Впрочем, Шекспир в фильме – на десятом месте. Аноним – это именно граф Оксфордский. Главный советник королевы лорд Сесил, на дочери которого де Вир женат, хочет использовать тайного сына своего зятя для возведения на английский престол после смерти официально бездетной Елизаветы. Для этого, естественно, нужно сделать отца юного Саутгемптона – самого де Вира - участником этой сложной, многоходовой, на длительное время рассчитанной интриги. А де Вир как раз этим и не интересуется: он стихи пишет. В фильме есть сцена, меня неудержимо рассмешившая: жена Оксфорда, дочь Сесила Анна, знающая обо всех этих планах, возмущается, в очередной раз увидев своего мужа пишущим, и разбрасывая бумаги с его стола, кричит: ''Прекрати писать!''
Мне это напомнило случай из лагерной жизни Николая Заболоцкого. Какой-то охранник, зная, что Заболоцкий поэт, при каждом подходящем случае спрашивал:
“Ну что, Заболоцкий, больше не будешь стихи писать?”
“Не буду, гражданин начальник”, - смиренно отвечал Заболоцкий.
Вот это в фильме вроде как главное: человек отказался от больших политических возможностей из-за высокой страсти для ''звуков жизни не щадить''. Кульминационная сцена фильма: граф Оксфордский просит королеву пощадить Саутгемптона, вместе с Эссексом приговоренного к казни, и она ставит условие. Королева помилует их сына, если де Вир навсегда откажется от своего авторства, о котором королева знает: де Вир послал ей свою (то есть Шекспирову, как мы ныне считаем) поэму ''Венера и Адонис'', зашифрованно рассказывающую об их любви. Причем неясно, зачем ей понадобилось такое условие ставить, какое отношение авторство де Вира имеет ко всем этим тайнам. Вот тут, если угодно, ''пойнт''. Графу Оксфорду совсем не было резонов скрываться, он ведь не только писал, но и печатался, был в свое время весьма известным поэтом.

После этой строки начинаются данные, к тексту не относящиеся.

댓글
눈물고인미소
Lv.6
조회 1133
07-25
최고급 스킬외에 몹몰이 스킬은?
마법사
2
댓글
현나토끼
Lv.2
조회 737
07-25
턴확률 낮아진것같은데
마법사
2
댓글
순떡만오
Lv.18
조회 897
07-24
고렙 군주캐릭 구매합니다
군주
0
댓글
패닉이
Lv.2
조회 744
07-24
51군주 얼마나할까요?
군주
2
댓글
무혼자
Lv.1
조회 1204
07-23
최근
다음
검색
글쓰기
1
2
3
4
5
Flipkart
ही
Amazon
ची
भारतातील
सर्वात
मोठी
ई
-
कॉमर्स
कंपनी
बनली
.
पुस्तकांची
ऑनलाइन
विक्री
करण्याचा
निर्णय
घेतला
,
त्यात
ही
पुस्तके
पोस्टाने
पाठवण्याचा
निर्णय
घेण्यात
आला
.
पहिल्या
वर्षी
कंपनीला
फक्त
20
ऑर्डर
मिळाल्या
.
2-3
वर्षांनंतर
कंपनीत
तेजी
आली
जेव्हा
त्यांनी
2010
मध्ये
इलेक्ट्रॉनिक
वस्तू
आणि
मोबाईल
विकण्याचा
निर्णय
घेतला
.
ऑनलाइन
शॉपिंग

Иван Толстой: Самым слабым звеном в аргументации оксфордианцев считается то, что после смерти графа появилось еще одиннадцать пьес Шекспира.

Борис Парамонов: Да, как раз в той передаче Генис об этом напомнил. Но в фильме это соответствующим образом объяснено. Квази объяснено, конечно. Начинается с того, что Оксфорд делает своим доверенным лицом Бена Джонсона – известного драматурга елизаветинской эпохи. Но актерик Шекспир – пьяница, жулик и всячески недостойная личность – в какой-то момент приписывает авторство себе, и Джонсон не имеет возможности его опровергнуть, не разоблачив Оксфорда. Потом дело доходит аж до того, что Шекспир вроде как убивает Кристофера Марлоу. В общем, Бард - кругом негодяй. К тому же, пронюхав истинного автора, шантажирует Оксфорда, требуя мзды за молчание. Авторам фильма, конечно, наплевать на Шекспира, они хотели рассказать об Оксфорде, а шекспировский вопрос оказался припутанным случайно, это - вторичная линия, отнюдь не на первом плане стоящая. Что им какой-то Шекспир, когда есть интереснейший вопрос об английском престолонаследии.

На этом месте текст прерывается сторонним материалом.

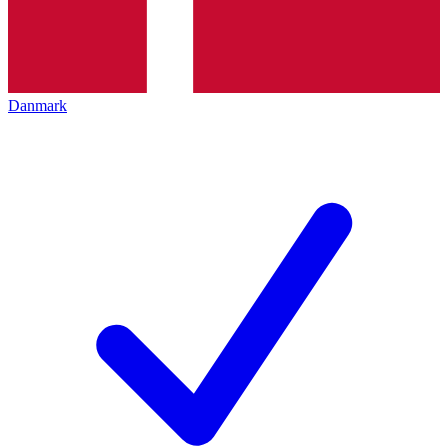
Danmark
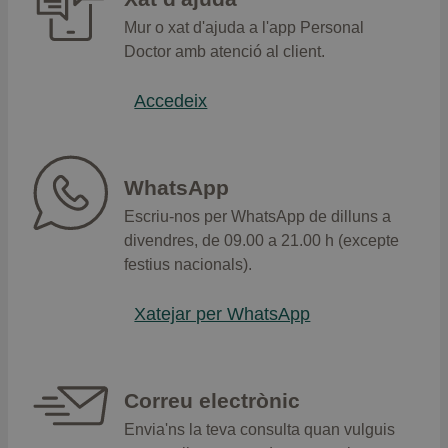
Mur o xat d'ajuda a l'app Personal
Doctor amb atenció al client.
Accedeix
WhatsApp
Escriu-nos per W
hatsApp
de dilluns a
divendres, de 09.00 a 21.00 h (excepte
festius nacionals).
Xatejar per WhatsApp
Correu electrònic
Envia'ns la teva consulta quan vulguis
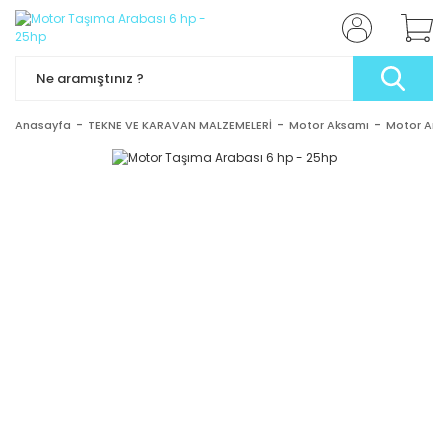
Anasayfa
TEKNE VE KARAVAN MALZEMELERİ
Motor Aksamı
Motor Ara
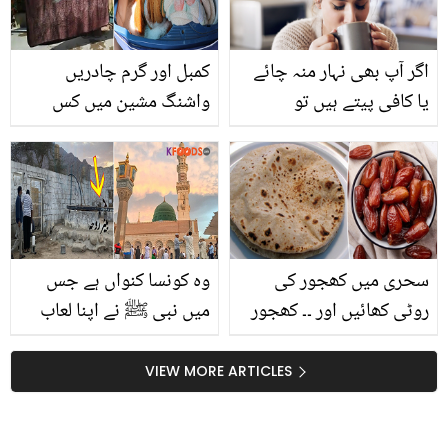
اگر آپ بھی نہار منہ چائے
کمبل اور گرم چادریں
یا کافی پیتے ہیں تو
واشنگ مشین میں کس
ٹھہریں۔۔۔۔ کیونکہ ماہرین
طرح دھوئیں کہ وقت بھی
کے خبردار کردیا
بچے اور ڈرائی کلینر کے
پیسے بھی؟ ویڈیو میں
دیکھیں
سحری میں کھجور کی
وہ کونسا کنواں ہے جس
روٹی کھائیں اور ۔۔ کھجور
میں نبی ﷺ نے اپنا لعاب
کی روٹی کھانے کے ایسے
مبارک ڈال کر کھارا پانی
فائدے جو ہر کوئی جاننا
میٹھا کردیا تھا؟ ویڈیو
VIEW MORE ARTICLES
چاہے سحری میں کھجور
مناظر
کی روٹی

Иван Толстой: А каков, по-вашему, Борис Михайлович, главный аргумент в пользу авторства самого Шекспира - Уильяма Шекспира, уроженца Стратфорда и актера королевского театра “Глобус”?

Борис Парамонов: Самое общее соображение: нужно просто допустить, что Шекспир был гений. Для того, чтобы быть гением, необязательно стоять на высоте современной этому гению культуры. Он сам эту культуру делает и обогащает. Гений – вопрос не культуры, а вовлеченности в бездны и тайны бытия, способности выразить их в индивидуальном творчестве. Гений – это даже не талант, не просто талант. Бердяев сказал: гений – это не талант, о целостная собранность духа. Помню, мне в том разговоре пришел на ум такой аргумент, забавная параллель шекспировского вопроса с одним нынешним сюжетом: если принять аргументацию врагов Шекспира, то, при прочих равных условиях, нужно было бы сказать, что стихи Бродского написал Лев Лосев. Он же не только поэт, но и профессор, а Бродский ушел из восьмого класса.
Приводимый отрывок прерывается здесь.